嵇怀谷闻言点首道,“刘真人所言甚是。”当下就是令人起了禁阵,又命一同而来的十二位元婴修士各执一桩法宝守御四方。
云沐阳三人见得如此阵势也是不再靠近,各自取了法宝挡在前方。
宫学义阻住延穹,后者嘿嘿一笑,把袖一抖放出一具分身正是景霄宗掌门。宫学义看了一眼,心中一哂,景霄宗乃是昆仑下宗所修神通功法她自是十分了解,当下也是心念一动分出一具分身来与延穹分身激斗。
“魔头,你还往何处去?”她真身跃起,素手一张,飞出百数道紫火神雷,密集如雨,霹雳落下。
延穹只觉心头一震,此女法力比之林逸泽还要高上一分,不是能够对付的。不过只要能够将这些赤阳真人拖住,魔龙圣主就可施展神通,届时自然可以从这里从容离去。

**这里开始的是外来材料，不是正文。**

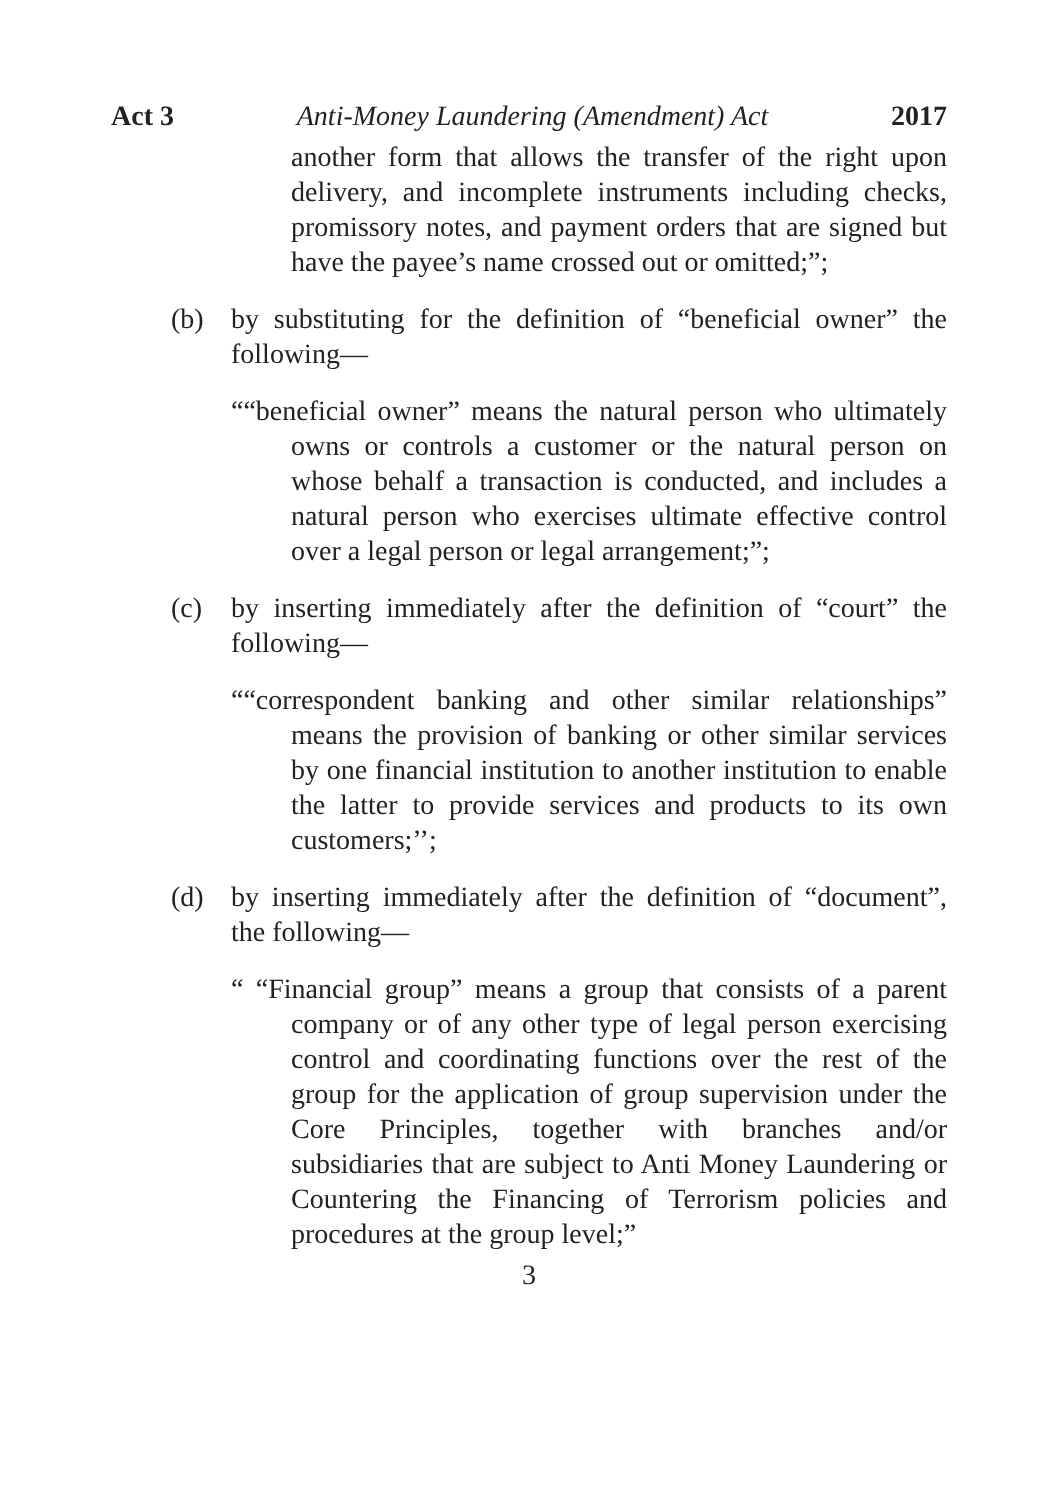Act 3 Anti-Money Laundering (Amendment) Act 2017
another form that allows the transfer of the right upon delivery, and incomplete instruments including checks, promissory notes, and payment orders that are signed but have the payee’s name crossed out or omitted;”;
(b) by substituting for the definition of “beneficial owner” the following—
““beneficial owner” means the natural person who ultimately owns or controls a customer or the natural person on whose behalf a transaction is conducted, and includes a natural person who exercises ultimate effective control over a legal person or legal arrangement;”;
(c) by inserting immediately after the definition of “court” the following—
““correspondent banking and other similar relationships” means the provision of banking or other similar services by one financial institution to another institution to enable the latter to provide services and products to its own customers;’’;
(d) by inserting immediately after the definition of “document”, the following—
“ “Financial group” means a group that consists of a parent company or of any other type of legal person exercising control and coordinating functions over the rest of the group for the application of group supervision under the Core Principles, together with branches and/or subsidiaries that are subject to Anti Money Laundering or Countering the Financing of Terrorism policies and procedures at the group level;”
3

云海飞宫上,嵇怀谷端坐云台,他目光往下一看,指着弥梵子就道,“此人便是洞眞玄派道脉传人?”
“正是此人。”刘真人微微点首,面容不满道,“此人原本不在九州而是在东海立派,不过既然在九州度过赤阳火海劫,就当守我昆仑规矩。”
“刘真人所言谬矣,既是东海修士又有何资格坐享我九州灵机?弟子以为需将此人诛杀,否则日后外派旁门左道不是都来九州占我灵机?”这时就见得唇红齿白的高个少年面容紧张道。